# TRY IT
Reproduce the records below verbatim, line for line, and leave the pictures out of your copy.

# DATA
== Segment start ==
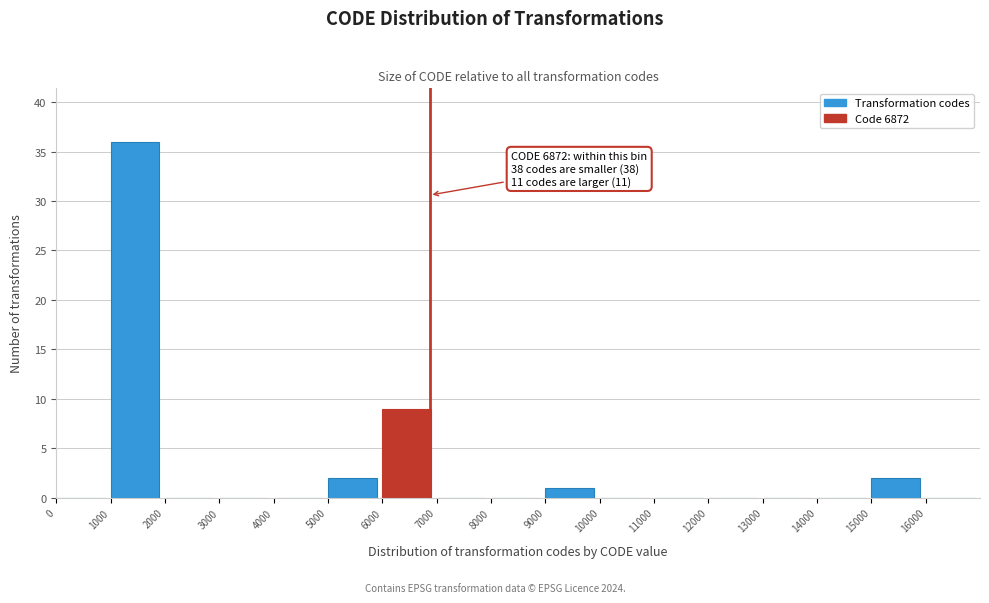

Which range on the x-axis has the tallest bar?

1000 to 2000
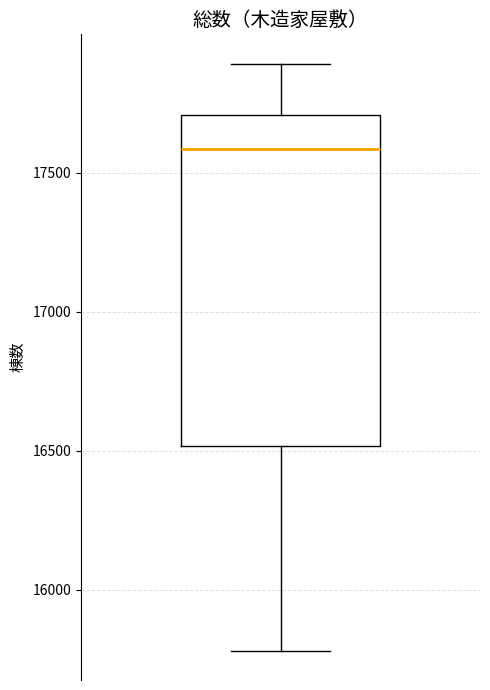

Read this box plot against the y-axis: the position of the median line, the range covered by the box, and the ends of both whiskers. The values are not printed on the chart, so give them approximately, as read against the axis.

median 17600, box 16500 to 17700, whiskers 15800 to 17900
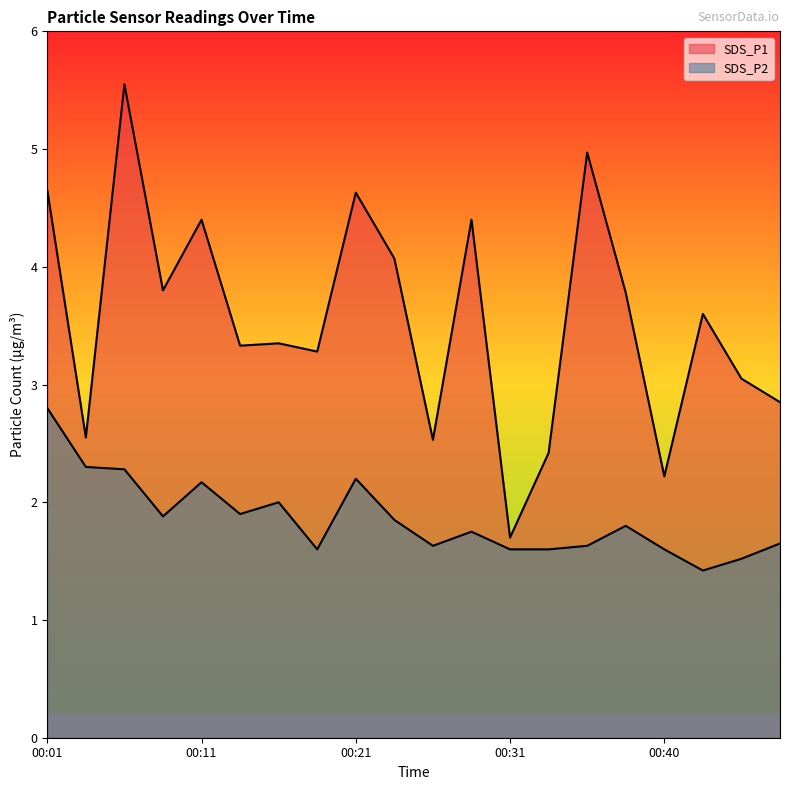

Is it true that SDS_P2 equals 1.6 at 00:35?

True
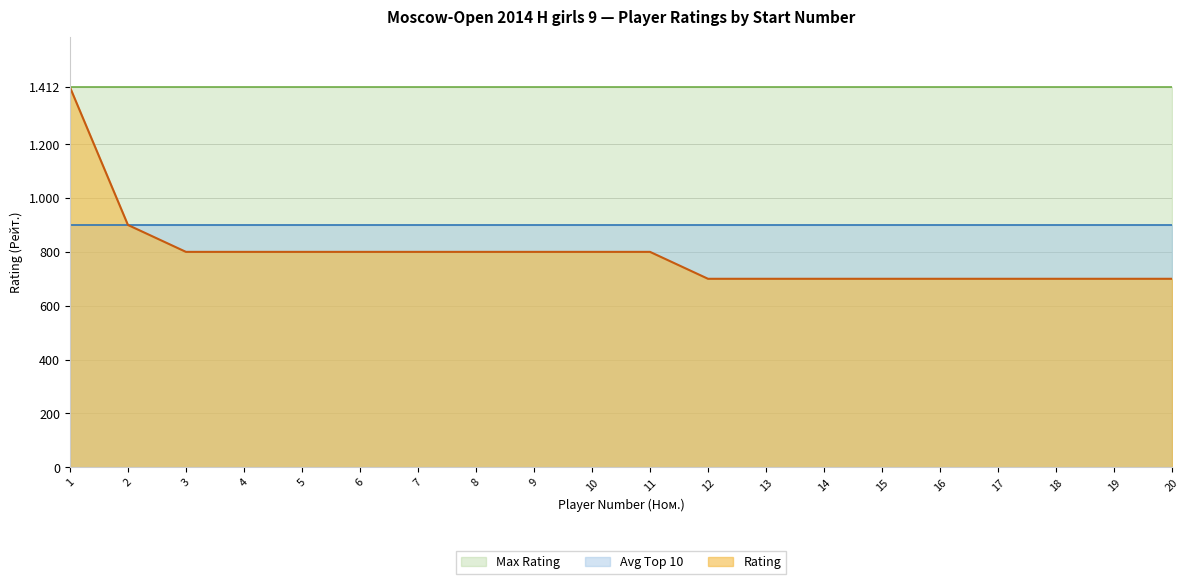

Which series changed the most between 6 and 16?

Rating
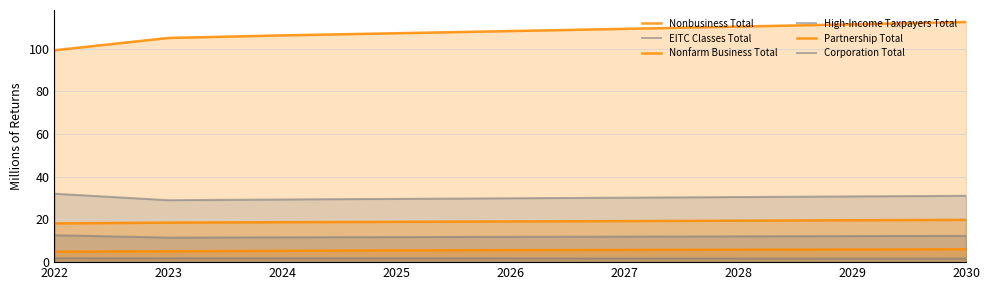

At which category does the chart reach its minimum across all series?

2030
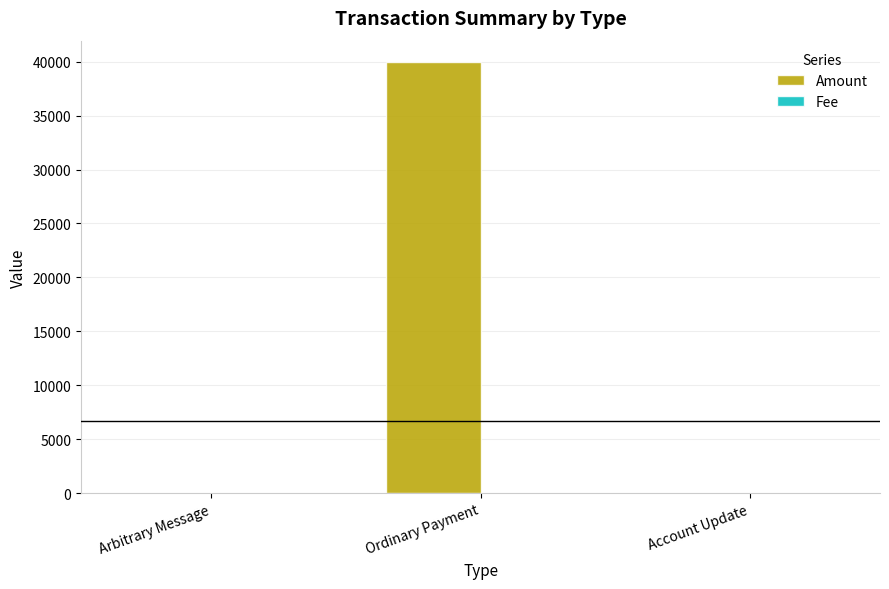

The value of Amount at Account Update is 21072. True or false?

False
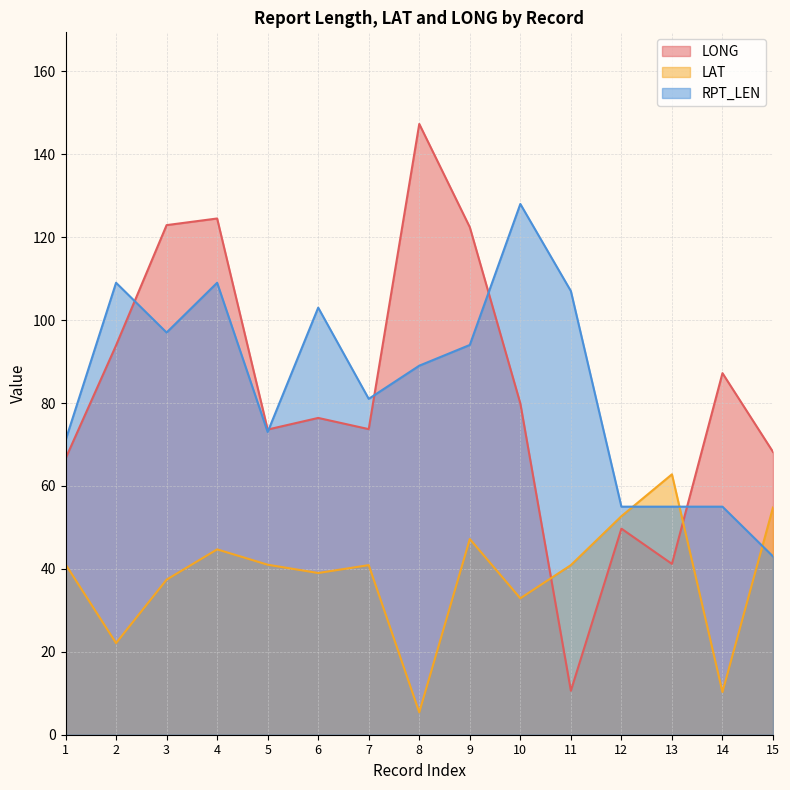

At how many categories does at least one series exceed 34?

15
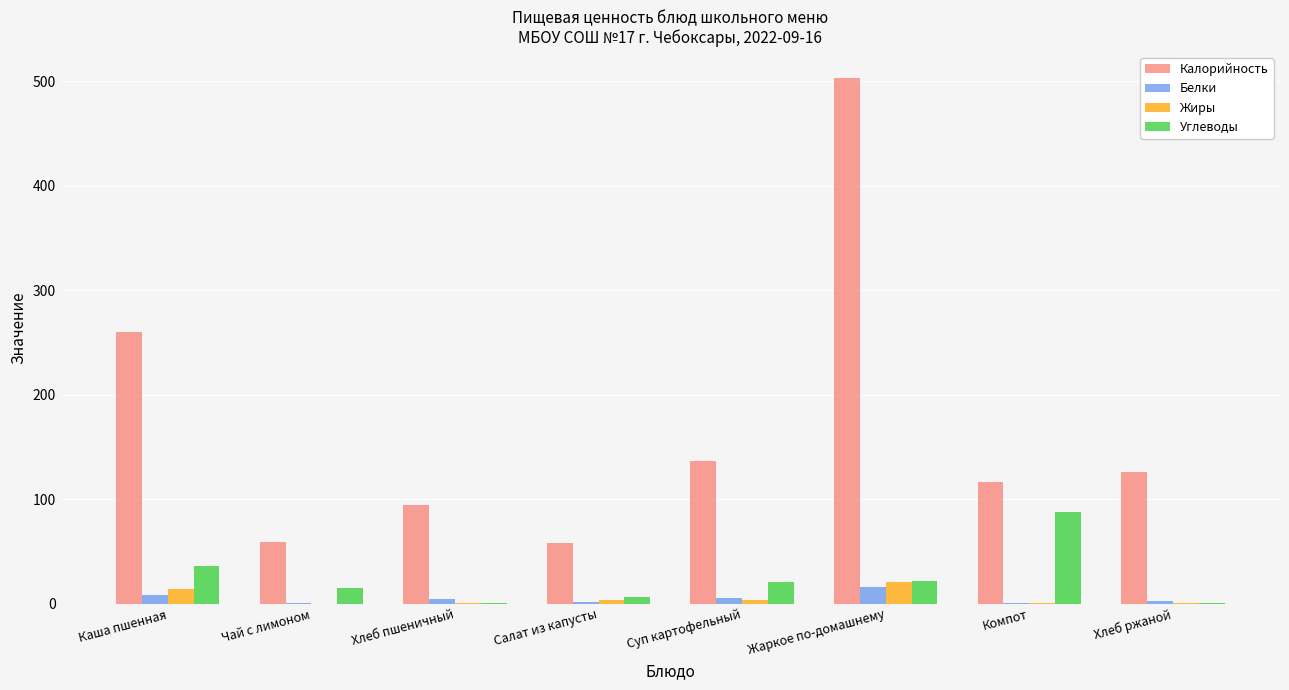

Does the chart contain stacked bars?

No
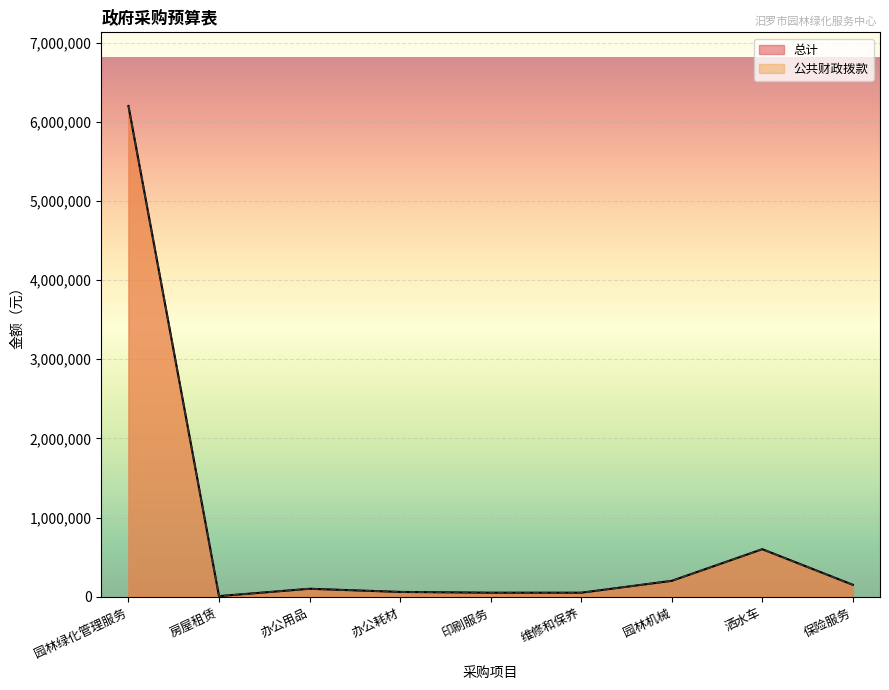

What is the maximum value shown in the chart?

6200000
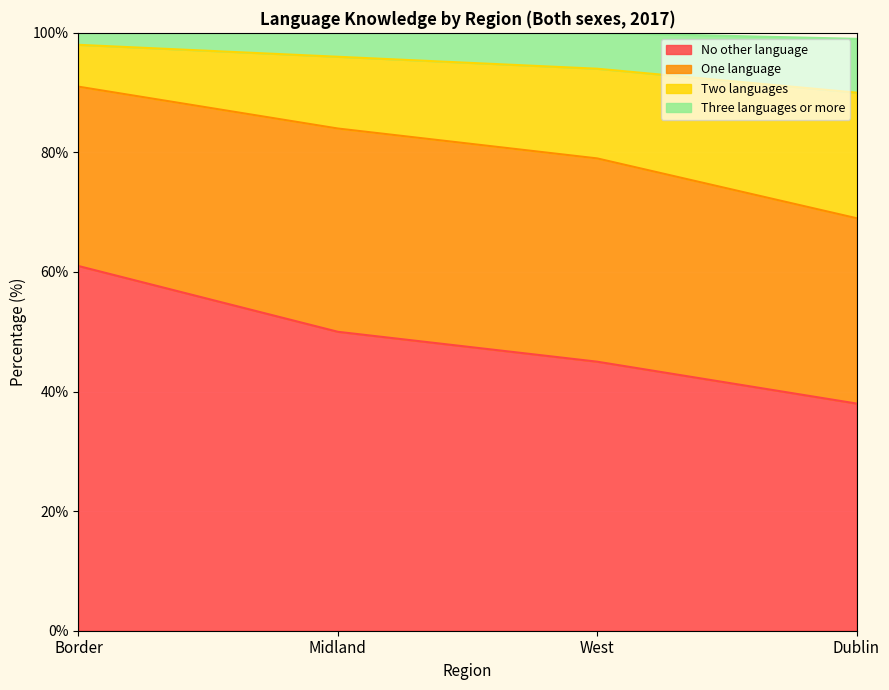

What is the total value across all series at West?

100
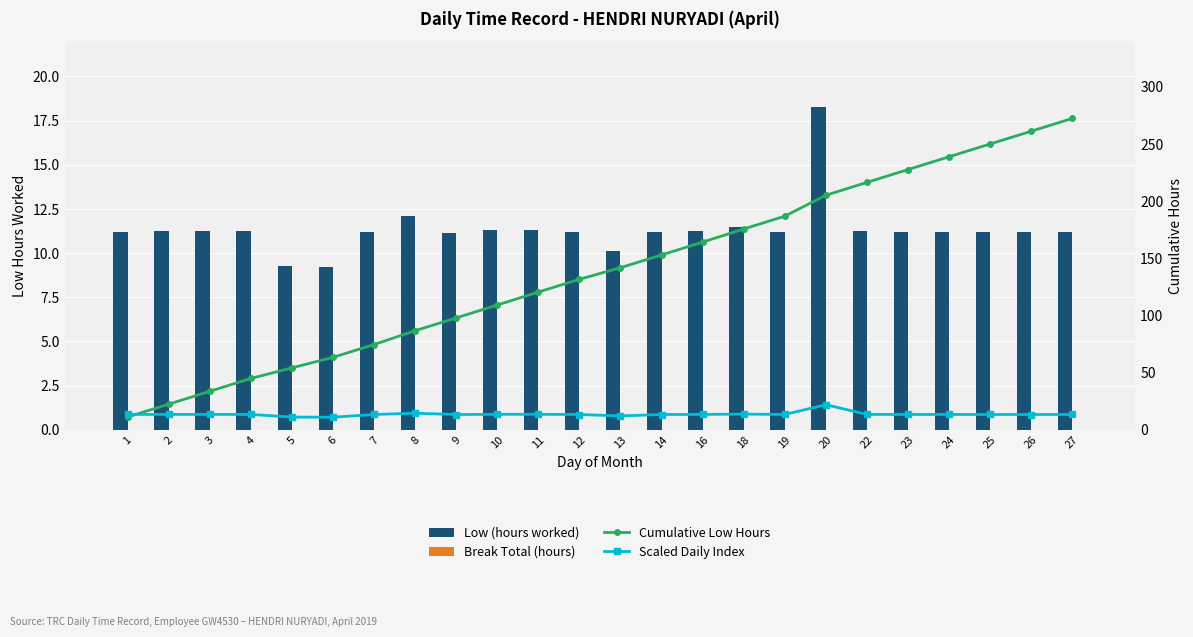

Which series changed the most between 4 and 24?

Cumulative Low Hours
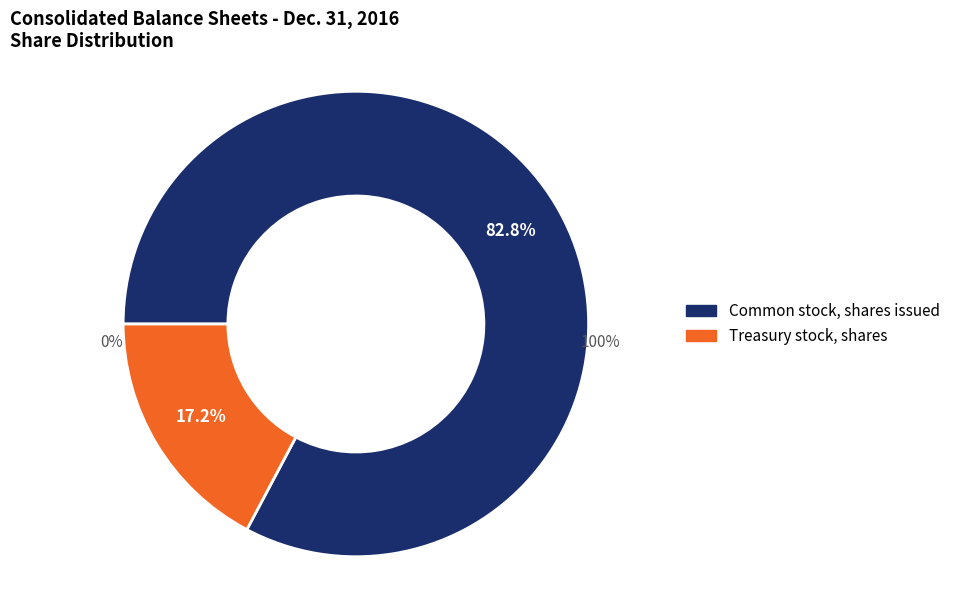

Which has a higher value, Common stock, shares issued or Treasury stock, shares?

Common stock, shares issued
== Segment end ==
# EXERCISE ANSWER
Which range on the x-axis has the tallest bar?

1000 to 2000

Read this box plot against the y-axis: the position of the median line, the range covered by the box, and the ends of both whiskers. The values are not printed on the chart, so give them approximately, as read against the axis.

median 17600, box 16500 to 17700, whiskers 15800 to 17900

Is it true that SDS_P2 equals 1.6 at 00:35?

True

Which series changed the most between 6 and 16?

Rating

At which category does the chart reach its minimum across all series?

2030

The value of Amount at Account Update is 21072. True or false?

False

At how many categories does at least one series exceed 34?

15

Does the chart contain stacked bars?

No

What is the maximum value shown in the chart?

6200000

What is the total value across all series at West?

100

Which series changed the most between 4 and 24?

Cumulative Low Hours

Which has a higher value, Common stock, shares issued or Treasury stock, shares?

Common stock, shares issued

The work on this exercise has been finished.